WHAT IS REQUIRED: Can you give the items below, from the line holding "left ankle: (617, 601, 17)" through the line holding "left shoulder: (620, 307, -1)" inclusive, as a two-column CSV with the headers keypoint and position? Use one row per item, put each field in quotes, and turn any line breaks into spaces.

EXERCISE MATERIALS:
━━━━━━
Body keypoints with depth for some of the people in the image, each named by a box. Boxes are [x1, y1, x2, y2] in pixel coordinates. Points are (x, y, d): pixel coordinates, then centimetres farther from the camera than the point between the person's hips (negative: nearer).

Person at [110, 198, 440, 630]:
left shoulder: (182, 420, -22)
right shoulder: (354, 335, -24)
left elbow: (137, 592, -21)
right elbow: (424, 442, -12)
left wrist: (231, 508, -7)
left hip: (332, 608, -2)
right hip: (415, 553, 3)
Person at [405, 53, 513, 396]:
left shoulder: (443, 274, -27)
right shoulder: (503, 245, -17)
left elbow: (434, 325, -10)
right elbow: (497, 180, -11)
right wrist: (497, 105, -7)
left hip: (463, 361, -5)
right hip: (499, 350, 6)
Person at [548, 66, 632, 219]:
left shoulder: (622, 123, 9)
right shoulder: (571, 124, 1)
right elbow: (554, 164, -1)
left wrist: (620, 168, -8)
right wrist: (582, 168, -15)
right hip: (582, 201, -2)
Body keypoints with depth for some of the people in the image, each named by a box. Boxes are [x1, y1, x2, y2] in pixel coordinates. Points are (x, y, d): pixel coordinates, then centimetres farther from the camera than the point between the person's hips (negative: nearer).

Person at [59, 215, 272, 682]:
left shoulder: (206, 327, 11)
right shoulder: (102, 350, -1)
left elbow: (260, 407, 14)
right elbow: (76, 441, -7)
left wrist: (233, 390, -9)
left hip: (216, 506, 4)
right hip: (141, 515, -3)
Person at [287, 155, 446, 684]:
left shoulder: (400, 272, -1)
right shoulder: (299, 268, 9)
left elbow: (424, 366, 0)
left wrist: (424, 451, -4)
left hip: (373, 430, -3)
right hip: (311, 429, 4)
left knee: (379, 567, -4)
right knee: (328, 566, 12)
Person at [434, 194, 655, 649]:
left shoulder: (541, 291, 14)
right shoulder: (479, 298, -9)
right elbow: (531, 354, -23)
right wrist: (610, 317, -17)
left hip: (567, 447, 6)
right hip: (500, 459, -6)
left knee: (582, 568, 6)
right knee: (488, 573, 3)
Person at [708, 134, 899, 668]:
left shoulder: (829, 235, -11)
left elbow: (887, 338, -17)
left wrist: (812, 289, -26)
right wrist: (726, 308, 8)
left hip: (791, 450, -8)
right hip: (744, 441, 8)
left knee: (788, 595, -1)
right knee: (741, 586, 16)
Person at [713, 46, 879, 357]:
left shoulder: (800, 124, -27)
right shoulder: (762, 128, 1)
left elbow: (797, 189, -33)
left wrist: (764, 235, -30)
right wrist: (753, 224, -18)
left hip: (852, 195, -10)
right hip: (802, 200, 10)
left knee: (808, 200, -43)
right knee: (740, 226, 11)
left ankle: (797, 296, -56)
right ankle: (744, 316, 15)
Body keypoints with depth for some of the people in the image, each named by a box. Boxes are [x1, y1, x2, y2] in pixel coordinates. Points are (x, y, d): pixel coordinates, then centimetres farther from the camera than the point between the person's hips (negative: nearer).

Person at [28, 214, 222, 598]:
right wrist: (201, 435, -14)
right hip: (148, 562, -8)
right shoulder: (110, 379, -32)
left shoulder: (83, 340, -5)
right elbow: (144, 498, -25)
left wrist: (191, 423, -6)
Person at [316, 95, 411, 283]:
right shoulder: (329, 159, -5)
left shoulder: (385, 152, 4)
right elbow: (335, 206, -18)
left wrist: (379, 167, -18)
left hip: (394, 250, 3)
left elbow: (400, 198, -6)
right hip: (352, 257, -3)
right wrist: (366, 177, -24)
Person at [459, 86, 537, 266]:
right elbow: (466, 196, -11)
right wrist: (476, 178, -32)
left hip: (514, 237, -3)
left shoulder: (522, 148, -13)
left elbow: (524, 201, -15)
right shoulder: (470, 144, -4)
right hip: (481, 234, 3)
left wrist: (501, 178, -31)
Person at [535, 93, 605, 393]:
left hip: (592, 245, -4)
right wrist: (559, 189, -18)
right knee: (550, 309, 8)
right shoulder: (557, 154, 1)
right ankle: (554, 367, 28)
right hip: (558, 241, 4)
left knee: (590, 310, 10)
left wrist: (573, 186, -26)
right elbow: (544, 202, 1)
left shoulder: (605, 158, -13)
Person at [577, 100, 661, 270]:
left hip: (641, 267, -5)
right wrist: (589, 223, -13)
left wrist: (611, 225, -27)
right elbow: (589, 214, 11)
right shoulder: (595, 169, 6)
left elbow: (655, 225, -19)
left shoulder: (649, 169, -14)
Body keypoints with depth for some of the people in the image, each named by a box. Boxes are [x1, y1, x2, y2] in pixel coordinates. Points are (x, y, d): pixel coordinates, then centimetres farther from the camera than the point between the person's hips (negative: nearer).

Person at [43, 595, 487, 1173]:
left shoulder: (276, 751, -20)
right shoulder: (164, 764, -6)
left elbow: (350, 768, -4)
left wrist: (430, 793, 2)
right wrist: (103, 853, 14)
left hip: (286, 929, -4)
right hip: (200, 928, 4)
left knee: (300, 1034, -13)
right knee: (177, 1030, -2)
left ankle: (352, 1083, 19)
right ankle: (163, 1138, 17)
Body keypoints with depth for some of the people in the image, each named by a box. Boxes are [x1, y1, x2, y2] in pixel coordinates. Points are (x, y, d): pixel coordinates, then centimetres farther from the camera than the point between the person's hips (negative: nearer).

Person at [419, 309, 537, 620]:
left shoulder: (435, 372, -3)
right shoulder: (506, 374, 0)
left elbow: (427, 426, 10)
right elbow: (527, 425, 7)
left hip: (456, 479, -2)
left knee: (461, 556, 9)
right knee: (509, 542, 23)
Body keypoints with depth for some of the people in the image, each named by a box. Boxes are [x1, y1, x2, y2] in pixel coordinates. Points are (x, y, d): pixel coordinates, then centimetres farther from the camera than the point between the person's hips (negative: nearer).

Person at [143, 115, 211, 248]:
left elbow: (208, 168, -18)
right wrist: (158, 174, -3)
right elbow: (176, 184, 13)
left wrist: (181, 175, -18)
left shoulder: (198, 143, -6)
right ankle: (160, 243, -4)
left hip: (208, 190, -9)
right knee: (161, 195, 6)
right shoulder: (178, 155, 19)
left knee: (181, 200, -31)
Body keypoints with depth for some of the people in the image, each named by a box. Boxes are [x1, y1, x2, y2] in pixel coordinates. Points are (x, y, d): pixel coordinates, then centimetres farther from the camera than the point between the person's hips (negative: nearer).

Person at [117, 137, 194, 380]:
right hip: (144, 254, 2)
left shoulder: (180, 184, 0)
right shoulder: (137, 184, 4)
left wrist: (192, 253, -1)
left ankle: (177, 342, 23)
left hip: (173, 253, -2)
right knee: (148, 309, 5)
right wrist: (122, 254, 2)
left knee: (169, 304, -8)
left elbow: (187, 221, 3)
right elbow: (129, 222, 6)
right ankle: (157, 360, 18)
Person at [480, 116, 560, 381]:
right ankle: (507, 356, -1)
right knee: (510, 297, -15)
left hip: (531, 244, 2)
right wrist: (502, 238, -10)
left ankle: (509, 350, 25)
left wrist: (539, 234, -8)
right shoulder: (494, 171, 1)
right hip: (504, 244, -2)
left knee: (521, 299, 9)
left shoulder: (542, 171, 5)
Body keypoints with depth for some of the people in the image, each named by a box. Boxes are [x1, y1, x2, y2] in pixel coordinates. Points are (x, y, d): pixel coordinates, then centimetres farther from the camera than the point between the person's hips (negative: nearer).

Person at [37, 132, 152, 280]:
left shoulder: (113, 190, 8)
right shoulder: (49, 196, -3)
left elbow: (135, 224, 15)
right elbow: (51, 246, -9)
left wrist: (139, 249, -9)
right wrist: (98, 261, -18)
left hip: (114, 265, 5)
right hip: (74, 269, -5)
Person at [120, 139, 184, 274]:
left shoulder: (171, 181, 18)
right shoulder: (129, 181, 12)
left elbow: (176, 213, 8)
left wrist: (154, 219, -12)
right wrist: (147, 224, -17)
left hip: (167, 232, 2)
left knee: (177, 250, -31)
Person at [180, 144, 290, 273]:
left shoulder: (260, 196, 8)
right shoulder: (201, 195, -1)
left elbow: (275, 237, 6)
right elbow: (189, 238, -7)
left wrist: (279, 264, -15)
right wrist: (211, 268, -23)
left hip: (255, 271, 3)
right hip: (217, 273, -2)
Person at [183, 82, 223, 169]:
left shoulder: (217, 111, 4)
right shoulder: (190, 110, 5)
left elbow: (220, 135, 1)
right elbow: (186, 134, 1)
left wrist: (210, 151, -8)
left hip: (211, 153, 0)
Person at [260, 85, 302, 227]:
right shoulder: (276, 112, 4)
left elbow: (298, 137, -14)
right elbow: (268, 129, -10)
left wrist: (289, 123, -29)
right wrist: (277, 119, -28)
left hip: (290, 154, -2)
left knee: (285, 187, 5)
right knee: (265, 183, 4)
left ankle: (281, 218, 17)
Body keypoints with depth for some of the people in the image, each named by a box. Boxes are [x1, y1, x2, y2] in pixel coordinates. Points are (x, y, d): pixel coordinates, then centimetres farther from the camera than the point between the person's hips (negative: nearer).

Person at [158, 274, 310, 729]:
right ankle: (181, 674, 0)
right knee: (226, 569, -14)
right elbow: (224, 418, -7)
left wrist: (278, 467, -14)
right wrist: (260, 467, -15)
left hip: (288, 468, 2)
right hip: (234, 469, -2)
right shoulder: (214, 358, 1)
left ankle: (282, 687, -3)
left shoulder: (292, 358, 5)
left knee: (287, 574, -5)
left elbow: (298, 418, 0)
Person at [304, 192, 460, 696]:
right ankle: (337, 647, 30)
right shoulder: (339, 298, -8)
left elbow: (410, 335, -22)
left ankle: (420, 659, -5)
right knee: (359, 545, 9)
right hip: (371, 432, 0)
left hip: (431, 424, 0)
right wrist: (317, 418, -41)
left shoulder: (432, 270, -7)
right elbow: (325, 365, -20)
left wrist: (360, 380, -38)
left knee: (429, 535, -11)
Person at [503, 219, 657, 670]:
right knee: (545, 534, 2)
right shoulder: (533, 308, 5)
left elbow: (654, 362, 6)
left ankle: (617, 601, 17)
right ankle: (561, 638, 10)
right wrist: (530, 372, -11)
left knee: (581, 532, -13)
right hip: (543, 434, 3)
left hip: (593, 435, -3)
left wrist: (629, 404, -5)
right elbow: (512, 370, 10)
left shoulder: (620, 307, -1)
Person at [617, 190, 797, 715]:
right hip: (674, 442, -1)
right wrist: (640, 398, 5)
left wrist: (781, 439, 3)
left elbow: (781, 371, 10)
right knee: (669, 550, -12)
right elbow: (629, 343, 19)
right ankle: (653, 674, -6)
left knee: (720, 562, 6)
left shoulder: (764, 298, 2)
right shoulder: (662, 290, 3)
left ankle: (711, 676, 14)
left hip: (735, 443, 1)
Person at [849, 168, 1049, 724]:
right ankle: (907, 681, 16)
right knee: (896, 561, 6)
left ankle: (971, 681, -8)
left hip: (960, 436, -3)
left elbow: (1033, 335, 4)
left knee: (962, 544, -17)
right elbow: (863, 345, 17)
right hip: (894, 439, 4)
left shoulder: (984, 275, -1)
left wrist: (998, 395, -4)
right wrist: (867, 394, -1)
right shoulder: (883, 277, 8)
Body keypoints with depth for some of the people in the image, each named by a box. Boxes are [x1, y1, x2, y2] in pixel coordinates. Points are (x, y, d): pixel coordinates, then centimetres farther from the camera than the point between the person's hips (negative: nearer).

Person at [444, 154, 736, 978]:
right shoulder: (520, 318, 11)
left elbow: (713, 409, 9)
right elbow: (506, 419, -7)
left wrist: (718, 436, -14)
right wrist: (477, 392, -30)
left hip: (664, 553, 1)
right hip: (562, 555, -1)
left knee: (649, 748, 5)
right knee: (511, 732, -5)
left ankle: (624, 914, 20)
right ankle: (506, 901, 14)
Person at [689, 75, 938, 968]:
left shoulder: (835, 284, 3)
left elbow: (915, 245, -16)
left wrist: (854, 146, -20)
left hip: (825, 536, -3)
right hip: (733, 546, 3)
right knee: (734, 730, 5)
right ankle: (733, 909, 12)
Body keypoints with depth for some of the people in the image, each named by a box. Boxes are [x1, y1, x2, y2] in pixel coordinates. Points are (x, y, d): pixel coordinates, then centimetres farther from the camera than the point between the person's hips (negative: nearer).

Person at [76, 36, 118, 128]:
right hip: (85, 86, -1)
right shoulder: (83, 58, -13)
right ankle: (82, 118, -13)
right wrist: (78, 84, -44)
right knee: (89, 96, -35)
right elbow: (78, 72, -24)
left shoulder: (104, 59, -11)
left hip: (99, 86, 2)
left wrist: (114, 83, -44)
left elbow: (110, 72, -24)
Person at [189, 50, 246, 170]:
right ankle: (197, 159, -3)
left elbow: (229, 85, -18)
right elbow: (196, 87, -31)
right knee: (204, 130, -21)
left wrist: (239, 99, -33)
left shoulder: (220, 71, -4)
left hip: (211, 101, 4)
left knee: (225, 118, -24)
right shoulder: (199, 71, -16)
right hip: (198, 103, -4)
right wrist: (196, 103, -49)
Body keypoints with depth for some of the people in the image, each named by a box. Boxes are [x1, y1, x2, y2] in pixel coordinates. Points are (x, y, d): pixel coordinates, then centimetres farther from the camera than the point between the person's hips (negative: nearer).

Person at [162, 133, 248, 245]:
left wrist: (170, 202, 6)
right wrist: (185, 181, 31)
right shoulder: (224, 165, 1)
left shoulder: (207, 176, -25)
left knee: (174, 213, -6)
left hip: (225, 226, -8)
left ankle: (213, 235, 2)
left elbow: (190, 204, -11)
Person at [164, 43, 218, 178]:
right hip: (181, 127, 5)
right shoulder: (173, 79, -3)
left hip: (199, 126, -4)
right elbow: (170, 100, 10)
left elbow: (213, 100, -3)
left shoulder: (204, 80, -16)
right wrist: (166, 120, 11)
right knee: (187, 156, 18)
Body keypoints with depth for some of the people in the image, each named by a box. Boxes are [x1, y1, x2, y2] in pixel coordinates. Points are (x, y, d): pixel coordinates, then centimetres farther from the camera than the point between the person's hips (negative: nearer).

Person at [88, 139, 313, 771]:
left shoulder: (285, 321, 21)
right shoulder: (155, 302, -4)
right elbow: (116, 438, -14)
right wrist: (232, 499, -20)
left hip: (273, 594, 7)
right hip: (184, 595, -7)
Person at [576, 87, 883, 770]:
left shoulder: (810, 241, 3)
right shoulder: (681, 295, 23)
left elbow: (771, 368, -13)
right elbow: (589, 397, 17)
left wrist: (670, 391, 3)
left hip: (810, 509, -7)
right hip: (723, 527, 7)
━━━━━━
SOLVED PROBLEM:
keypoint,position
"left ankle:","(617, 601, 17)"
"right ankle:","(561, 638, 10)"
"right wrist:","(530, 372, -11)"
"left knee:","(581, 532, -13)"
"right hip:","(543, 434, 3)"
"left hip:","(593, 435, -3)"
"left wrist:","(629, 404, -5)"
"right elbow:","(512, 370, 10)"
"left shoulder:","(620, 307, -1)"